Available data =>

◇ ◇ ◇ ◇ ◇

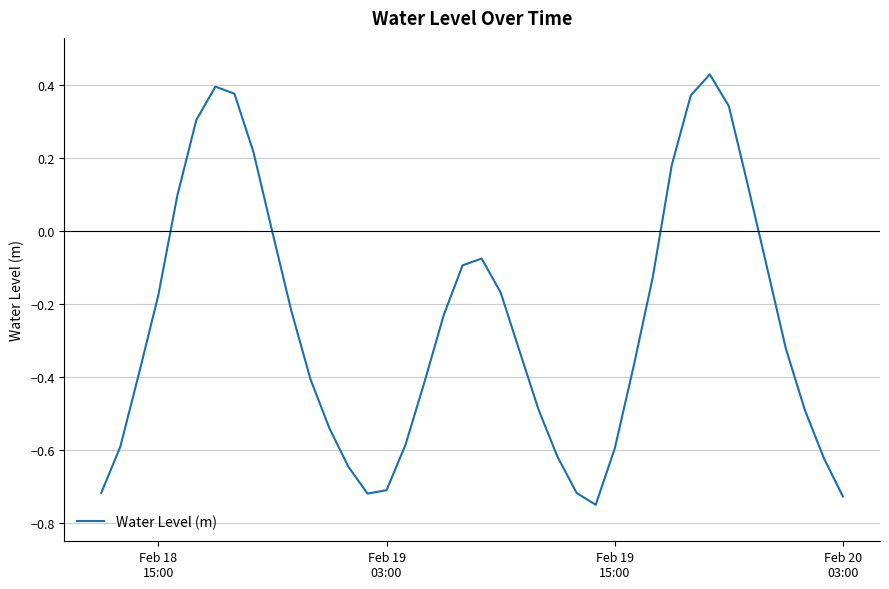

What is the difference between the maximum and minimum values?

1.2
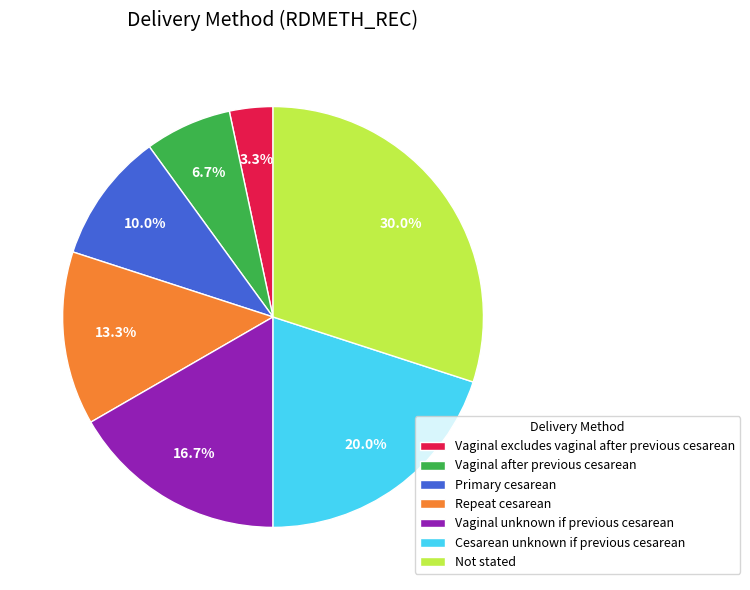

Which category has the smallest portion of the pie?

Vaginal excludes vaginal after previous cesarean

◇ ◇ ◇ ◇ ◇

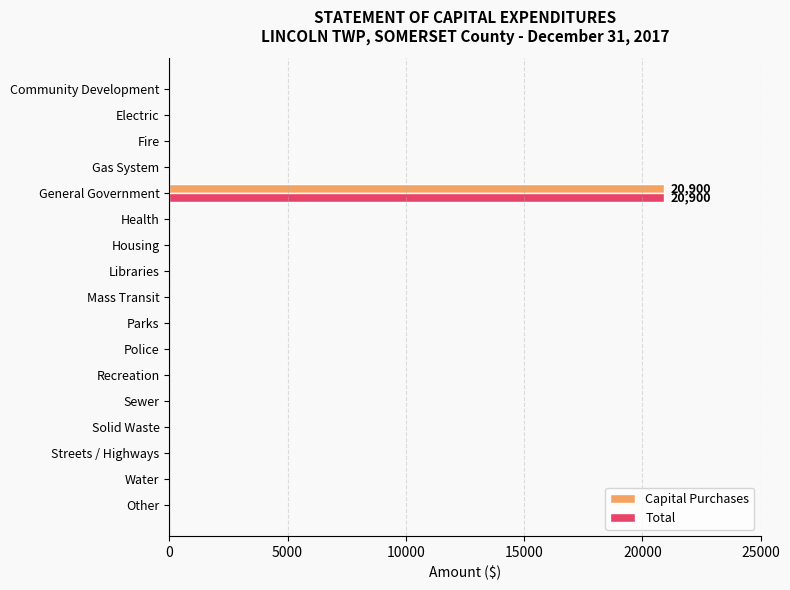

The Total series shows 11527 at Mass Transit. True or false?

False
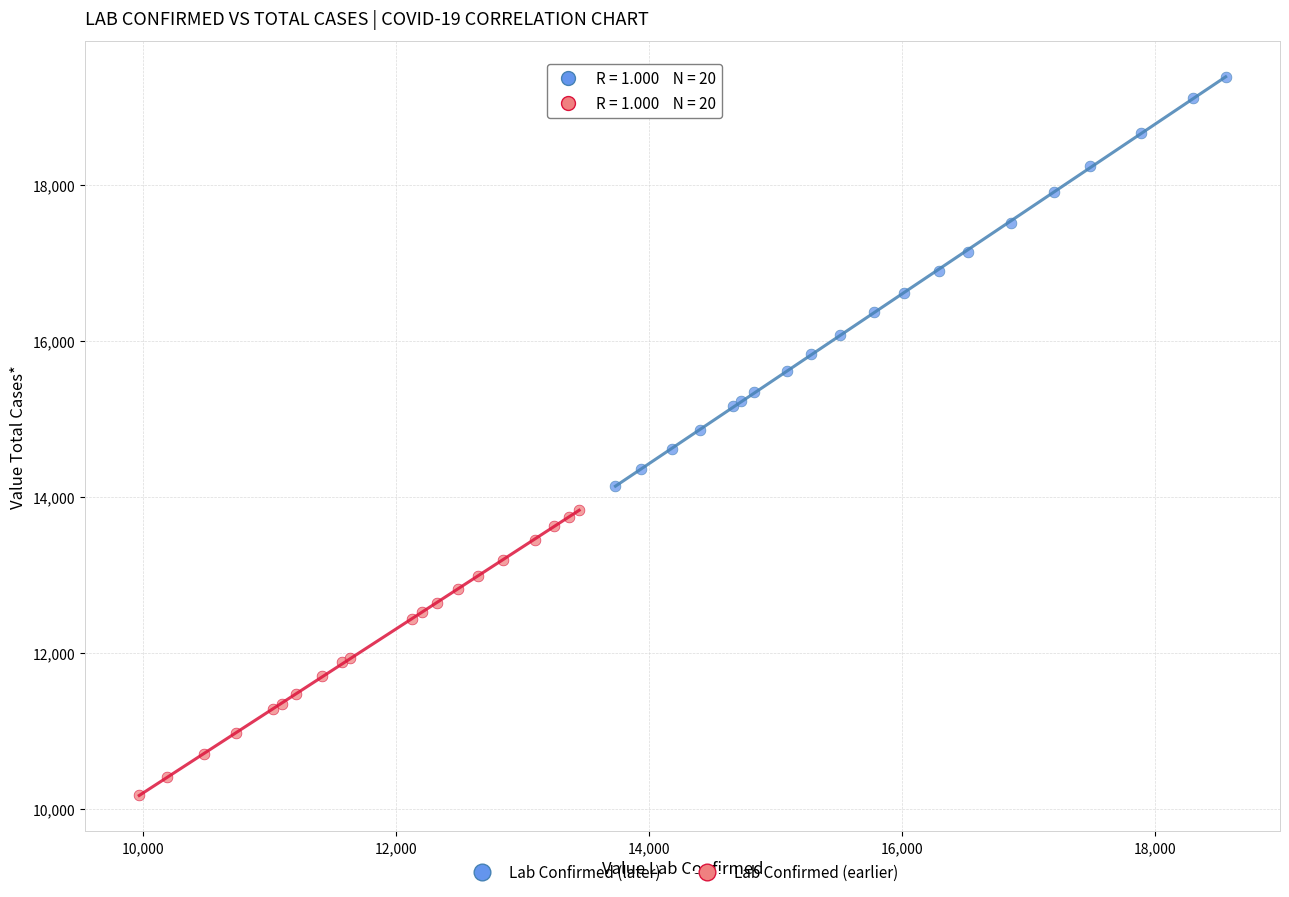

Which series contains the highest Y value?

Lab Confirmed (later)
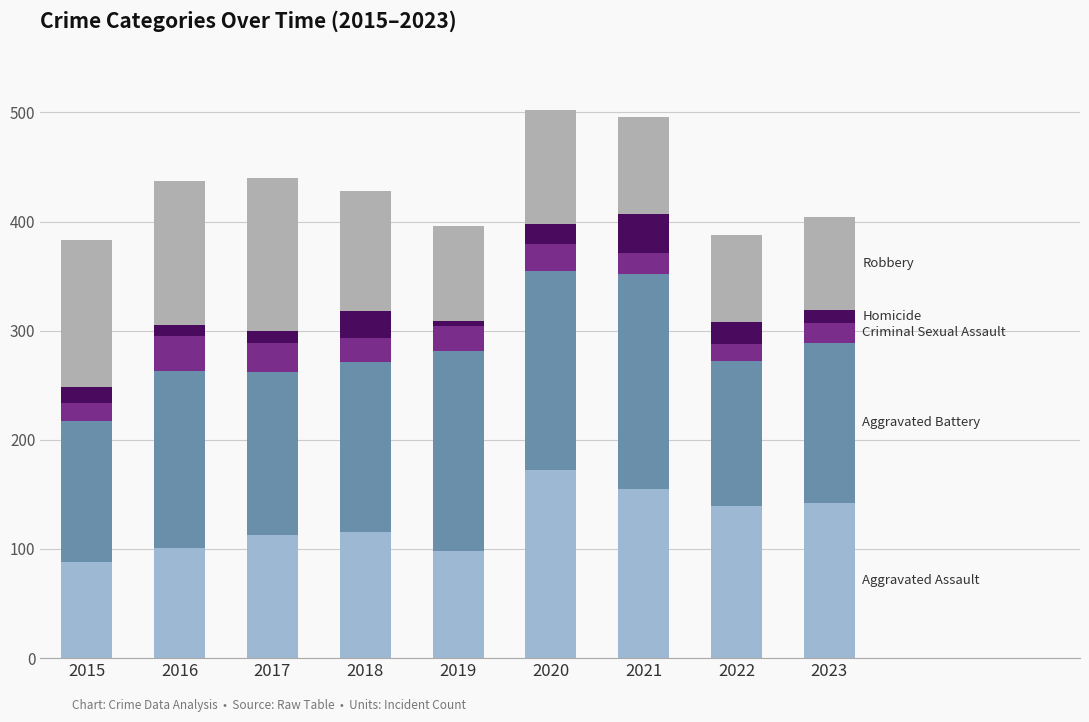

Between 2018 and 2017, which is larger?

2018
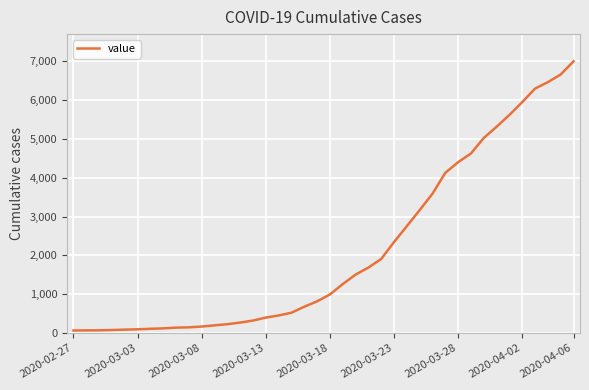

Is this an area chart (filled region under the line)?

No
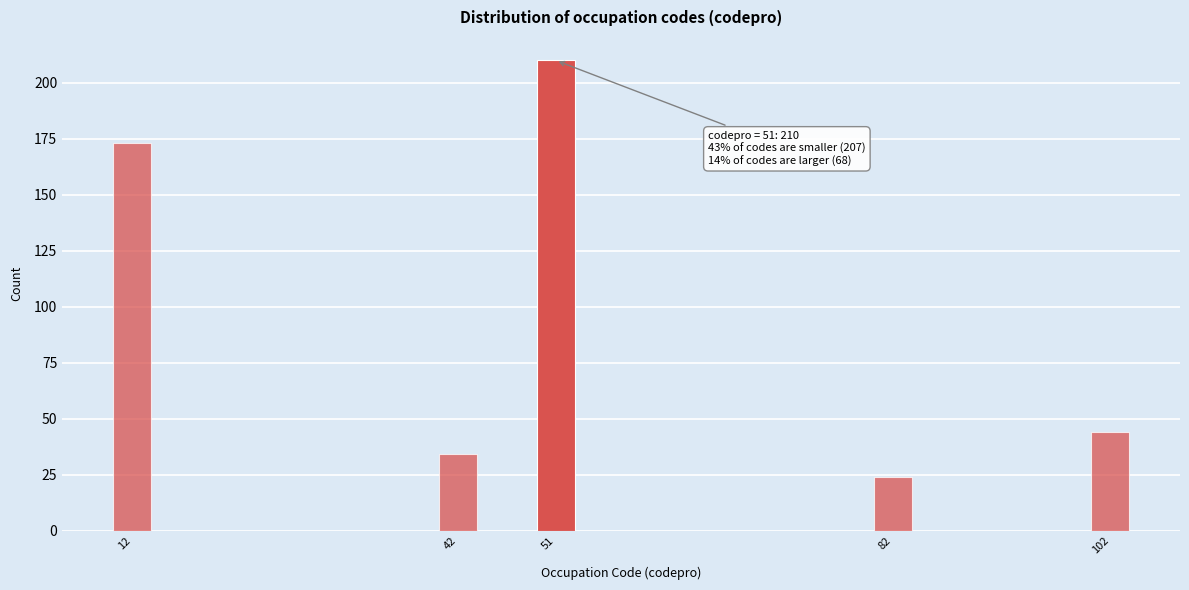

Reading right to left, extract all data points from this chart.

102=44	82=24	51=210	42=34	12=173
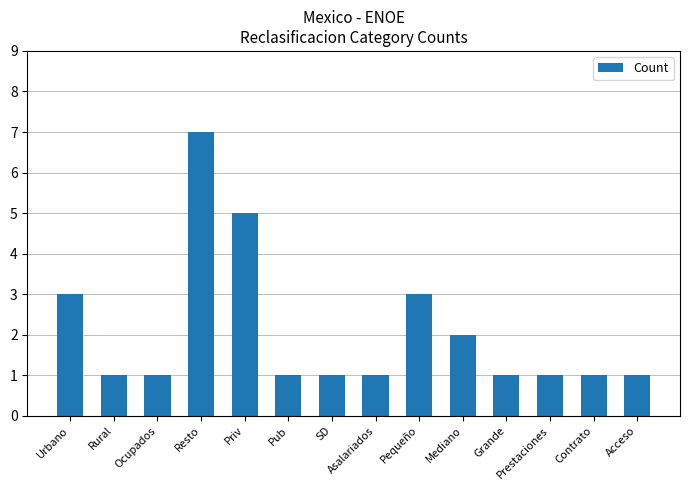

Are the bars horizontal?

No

◇ ◇ ◇ ◇ ◇

Prompt => Reproduce the material from the line with "What is the" up to and including the line with "Which category has", swapping "smallest" for "largest" and changing nothing else. Omit the pictures.

Problem solution =>
What is the difference between the maximum and minimum values?

1.2

Which category has the largest portion of the pie?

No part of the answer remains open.